Gut dargestellt hast du Erwin. Er wirkt sehr lebendig und mMn auch authentisch. Beim Lesen ist ein Bild von ihm vor meinen Augen erstanden und das fand ich sehr gut.

LG
Bella

 

Hi Schwarze Seele

Ich bin nun wirklich kein Fan solch mittelalterlicher Stories, aber die Geschichte ist nicht schlecht geschrieben.
Allerdings sind mir zwei Dinge etwas aufgestoßen:

1. Ich kann nicht erkennen, warum Erwin wochen-, ja vielleicht monate- oder jahrelang sein Schicksal getragen hat und so ganz plötzlich von einem Tag auf den Anderen ausrastet und es nicht mehr aushält. Das wirkt irgendwie, wie wenn er sich jetzt durchringen würde, seine Liebe zu gestehen, weil sonst die Geschichte keinen Höhepunkt hätte, und das stört mich.
Natürlich kann es den einfachen Grund haben, dass sich das jetzt einfach zu lange aufgestaut hat, aber dann muss das deutlicher raus kommen. So kann ich nicht wirklich nachvollziehen, warum er plötzlich so reagiert.

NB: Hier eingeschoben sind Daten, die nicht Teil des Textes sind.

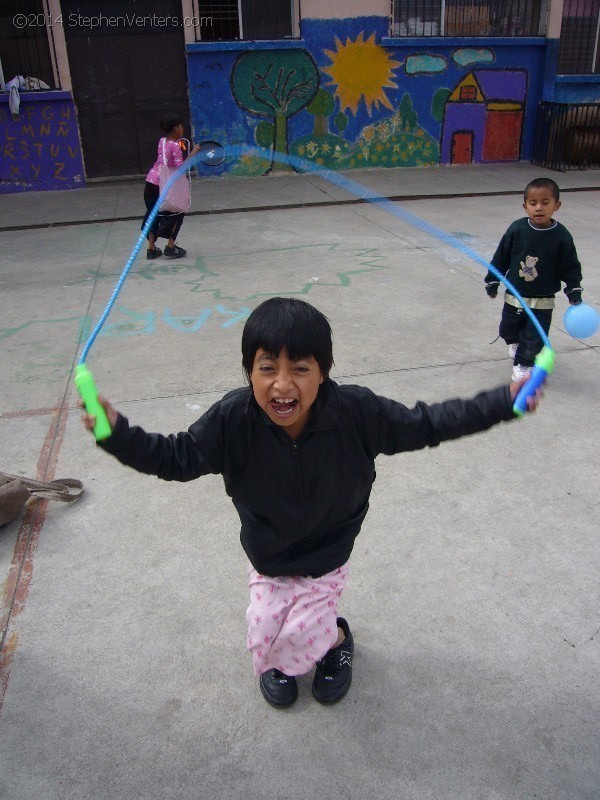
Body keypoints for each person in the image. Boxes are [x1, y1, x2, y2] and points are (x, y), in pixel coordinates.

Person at [81, 297, 542, 709]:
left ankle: (335, 640)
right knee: (264, 630)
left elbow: (429, 423)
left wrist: (502, 403)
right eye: (267, 368)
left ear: (323, 371)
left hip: (329, 551)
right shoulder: (232, 420)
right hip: (268, 553)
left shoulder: (358, 412)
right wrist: (115, 433)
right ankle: (291, 651)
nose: (283, 385)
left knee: (307, 630)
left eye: (300, 368)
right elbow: (174, 457)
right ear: (249, 372)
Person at [485, 177, 583, 382]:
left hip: (543, 298)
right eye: (533, 203)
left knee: (534, 336)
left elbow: (570, 265)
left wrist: (573, 288)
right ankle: (514, 342)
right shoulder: (517, 230)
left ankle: (523, 364)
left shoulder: (561, 236)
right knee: (507, 329)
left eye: (545, 203)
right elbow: (501, 256)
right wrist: (493, 280)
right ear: (525, 206)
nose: (539, 208)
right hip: (515, 295)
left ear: (557, 205)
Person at [142, 115, 201, 261]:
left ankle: (151, 249)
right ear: (175, 129)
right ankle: (170, 246)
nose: (182, 129)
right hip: (164, 184)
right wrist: (193, 153)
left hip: (151, 182)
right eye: (181, 126)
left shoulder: (162, 141)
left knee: (152, 214)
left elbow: (166, 161)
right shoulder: (175, 145)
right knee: (178, 211)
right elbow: (180, 167)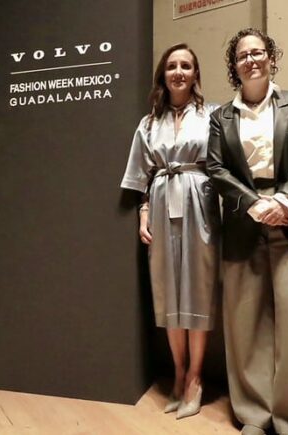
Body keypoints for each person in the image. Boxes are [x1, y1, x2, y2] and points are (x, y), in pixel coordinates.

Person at [206, 29, 288, 435]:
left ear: (271, 58)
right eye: (242, 56)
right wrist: (255, 204)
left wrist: (285, 200)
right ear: (234, 66)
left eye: (258, 52)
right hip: (243, 222)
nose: (251, 60)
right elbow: (216, 167)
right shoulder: (221, 117)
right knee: (245, 322)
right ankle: (255, 415)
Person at [121, 43, 220, 420]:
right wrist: (143, 212)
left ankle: (195, 377)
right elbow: (141, 175)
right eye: (172, 66)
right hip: (161, 202)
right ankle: (178, 372)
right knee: (166, 289)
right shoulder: (148, 123)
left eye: (186, 66)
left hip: (199, 202)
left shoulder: (212, 115)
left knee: (198, 288)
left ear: (195, 74)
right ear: (163, 74)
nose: (179, 71)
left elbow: (222, 167)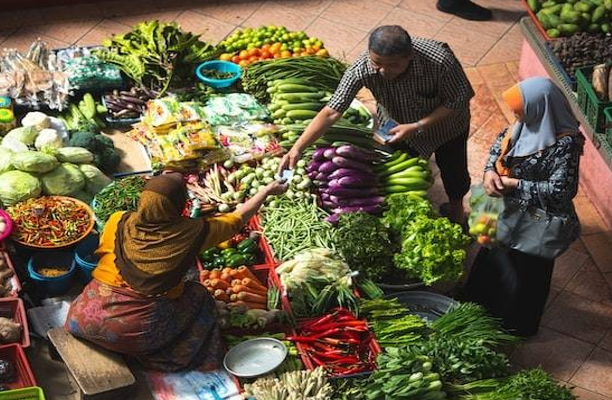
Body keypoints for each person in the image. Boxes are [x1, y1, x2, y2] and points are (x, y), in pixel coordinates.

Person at [64, 173, 287, 371]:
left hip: (81, 319)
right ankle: (168, 355)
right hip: (132, 336)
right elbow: (235, 220)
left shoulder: (117, 220)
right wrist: (265, 192)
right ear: (179, 205)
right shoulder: (192, 232)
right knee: (198, 295)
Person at [279, 25, 475, 225]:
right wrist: (297, 148)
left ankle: (456, 211)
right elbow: (331, 111)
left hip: (447, 126)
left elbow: (458, 100)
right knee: (393, 164)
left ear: (410, 56)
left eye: (392, 65)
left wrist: (417, 126)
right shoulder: (362, 67)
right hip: (395, 124)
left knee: (454, 172)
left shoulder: (439, 60)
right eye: (377, 63)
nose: (382, 71)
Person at [461, 77, 584, 337]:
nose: (515, 116)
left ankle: (516, 325)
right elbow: (498, 148)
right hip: (504, 211)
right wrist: (489, 173)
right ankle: (478, 306)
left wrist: (515, 184)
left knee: (525, 274)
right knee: (493, 255)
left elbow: (562, 191)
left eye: (520, 110)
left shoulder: (566, 143)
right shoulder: (524, 124)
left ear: (541, 108)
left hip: (535, 221)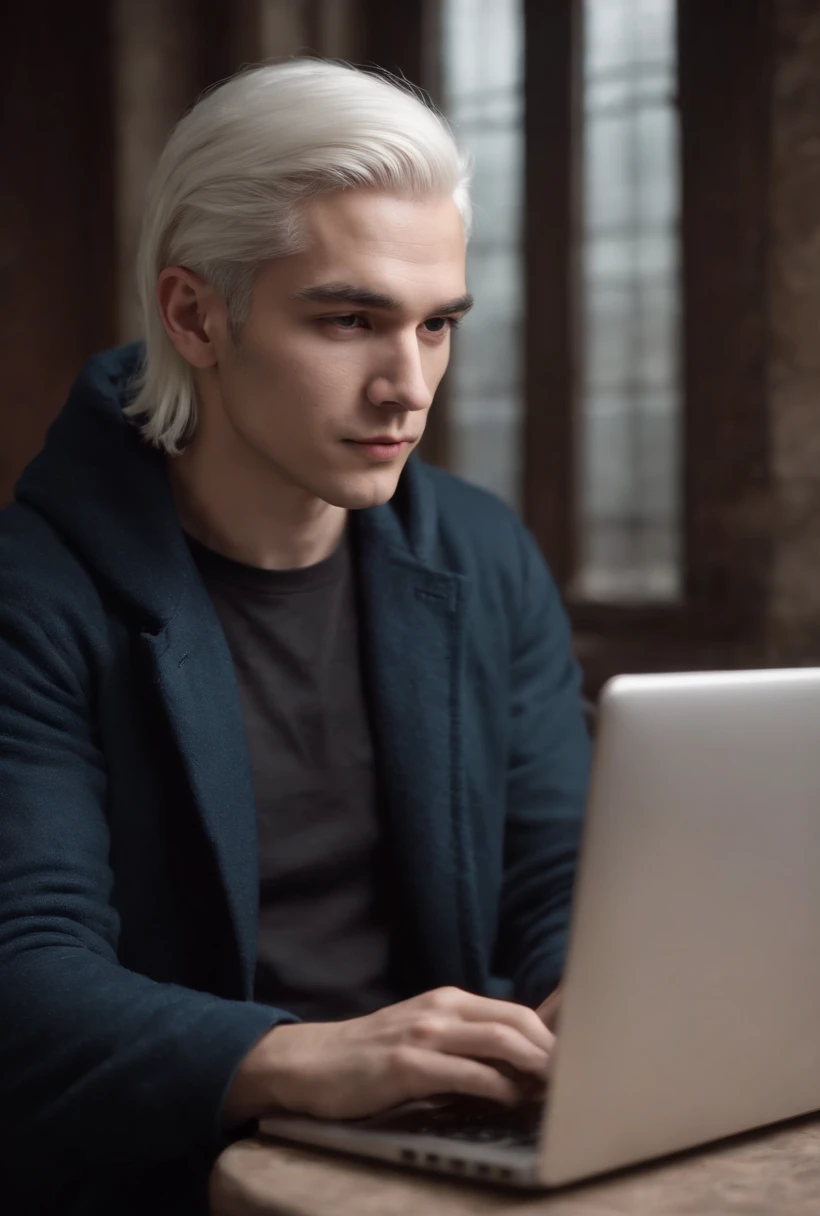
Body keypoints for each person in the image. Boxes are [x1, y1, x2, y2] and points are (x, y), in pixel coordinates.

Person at [0, 59, 591, 1215]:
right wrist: (305, 1058)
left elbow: (556, 871)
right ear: (193, 314)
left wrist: (591, 1000)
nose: (408, 387)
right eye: (350, 319)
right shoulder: (32, 592)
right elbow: (24, 973)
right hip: (173, 1179)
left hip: (443, 1159)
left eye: (436, 325)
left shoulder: (481, 553)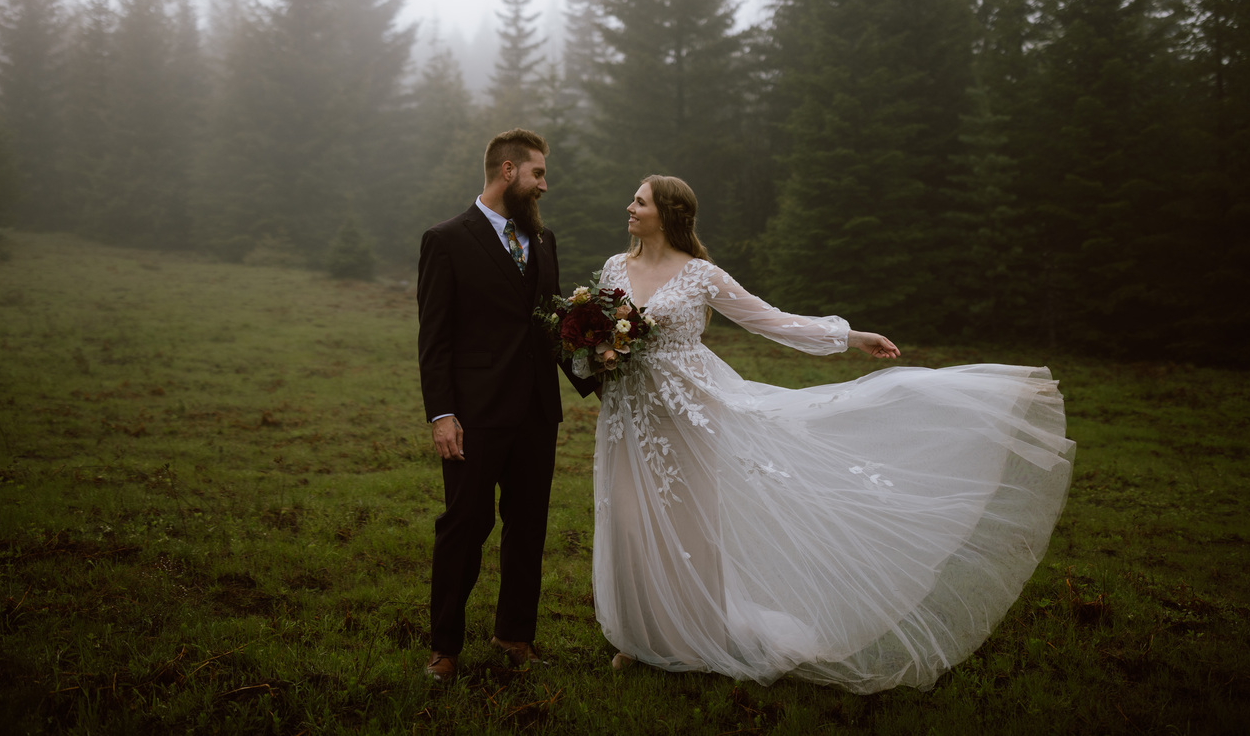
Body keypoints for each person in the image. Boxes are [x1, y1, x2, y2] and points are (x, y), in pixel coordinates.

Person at [590, 175, 1075, 693]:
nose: (630, 207)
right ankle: (639, 639)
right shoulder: (615, 268)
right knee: (628, 520)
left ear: (666, 213)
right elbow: (599, 330)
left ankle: (686, 641)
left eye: (639, 201)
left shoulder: (701, 275)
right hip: (626, 412)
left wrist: (849, 336)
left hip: (687, 415)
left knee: (687, 526)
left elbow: (770, 320)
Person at [416, 128, 595, 680]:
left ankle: (515, 634)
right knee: (464, 527)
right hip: (474, 416)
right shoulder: (446, 239)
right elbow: (435, 338)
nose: (545, 185)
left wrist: (600, 372)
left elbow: (550, 325)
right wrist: (441, 414)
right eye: (538, 173)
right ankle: (445, 647)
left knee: (529, 528)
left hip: (537, 413)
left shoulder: (543, 241)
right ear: (509, 171)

2. Meines Erachtens trieft der Schluss geradezu vor Kitsch. Natürlich enthält eine derartige Geschichte Kitsch und der gehört auch dazu, aber bei den letzten Sätzen muss man den Monitor waagrecht halten, damit die Tränen nicht das ganze Zimmer versauen :D
Mein Vorschlag wäre, die Geschichte damit enden zu lassen, dass sie mit ihrem Liebhaber verschwindet und den Zusammenbruch von Erwin komplett raus zu lassen - dass er zusammenbricht dürfte ohnehin jedem klar sein, der die Story gelesen hat und mAn zerstörst du dadurch den Schluss der Story.